# SET EXERCISE
Return each line in the data below that contains the string "kern".

Stored data entries

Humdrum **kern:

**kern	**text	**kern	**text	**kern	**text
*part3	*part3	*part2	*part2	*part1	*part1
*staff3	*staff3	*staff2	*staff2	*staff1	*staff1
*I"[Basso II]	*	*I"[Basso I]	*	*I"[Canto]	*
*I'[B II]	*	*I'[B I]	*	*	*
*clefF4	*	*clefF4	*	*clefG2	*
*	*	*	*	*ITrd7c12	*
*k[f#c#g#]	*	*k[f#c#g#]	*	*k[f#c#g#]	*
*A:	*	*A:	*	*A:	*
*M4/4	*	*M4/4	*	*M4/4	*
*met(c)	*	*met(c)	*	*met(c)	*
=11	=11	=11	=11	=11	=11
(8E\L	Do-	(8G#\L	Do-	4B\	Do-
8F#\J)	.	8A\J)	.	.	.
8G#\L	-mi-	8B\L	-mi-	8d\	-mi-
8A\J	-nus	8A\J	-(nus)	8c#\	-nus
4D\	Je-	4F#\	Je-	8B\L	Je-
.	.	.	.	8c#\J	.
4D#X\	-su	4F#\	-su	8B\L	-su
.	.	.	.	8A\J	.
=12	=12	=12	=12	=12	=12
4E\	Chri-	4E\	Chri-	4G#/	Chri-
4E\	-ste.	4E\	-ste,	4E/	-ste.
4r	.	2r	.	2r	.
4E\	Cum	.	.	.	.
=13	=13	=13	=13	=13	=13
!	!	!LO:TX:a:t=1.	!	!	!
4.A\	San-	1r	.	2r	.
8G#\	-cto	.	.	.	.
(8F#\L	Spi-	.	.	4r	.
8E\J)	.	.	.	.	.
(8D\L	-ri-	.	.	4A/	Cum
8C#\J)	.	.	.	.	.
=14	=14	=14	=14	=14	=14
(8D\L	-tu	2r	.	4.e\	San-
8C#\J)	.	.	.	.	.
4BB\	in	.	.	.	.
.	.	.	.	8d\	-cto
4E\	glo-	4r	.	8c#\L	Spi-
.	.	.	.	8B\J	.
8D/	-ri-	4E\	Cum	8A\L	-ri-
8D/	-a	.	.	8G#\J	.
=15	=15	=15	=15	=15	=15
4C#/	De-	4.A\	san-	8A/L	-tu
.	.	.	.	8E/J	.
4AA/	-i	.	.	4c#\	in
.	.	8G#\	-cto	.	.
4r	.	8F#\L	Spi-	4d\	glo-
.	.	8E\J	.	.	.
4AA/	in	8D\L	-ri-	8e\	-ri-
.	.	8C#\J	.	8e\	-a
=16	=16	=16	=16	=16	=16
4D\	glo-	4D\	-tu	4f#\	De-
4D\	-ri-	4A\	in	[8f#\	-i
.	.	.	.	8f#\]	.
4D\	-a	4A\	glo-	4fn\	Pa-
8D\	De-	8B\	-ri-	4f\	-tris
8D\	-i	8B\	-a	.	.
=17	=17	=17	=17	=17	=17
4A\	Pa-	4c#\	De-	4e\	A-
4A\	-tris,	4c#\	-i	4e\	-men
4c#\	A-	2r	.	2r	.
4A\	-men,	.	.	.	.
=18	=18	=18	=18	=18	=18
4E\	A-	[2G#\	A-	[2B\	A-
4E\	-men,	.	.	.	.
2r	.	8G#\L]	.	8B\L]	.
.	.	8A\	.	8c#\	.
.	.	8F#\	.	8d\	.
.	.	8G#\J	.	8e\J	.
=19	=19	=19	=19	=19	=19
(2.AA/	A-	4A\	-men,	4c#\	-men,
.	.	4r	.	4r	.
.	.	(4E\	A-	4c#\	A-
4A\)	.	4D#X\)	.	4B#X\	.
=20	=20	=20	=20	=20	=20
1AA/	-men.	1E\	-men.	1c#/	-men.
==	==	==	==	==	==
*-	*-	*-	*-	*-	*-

# RESPONSE TO THIS EXERCISE
Humdrum **kern:
**kern	**text	**kern	**text	**kern	**text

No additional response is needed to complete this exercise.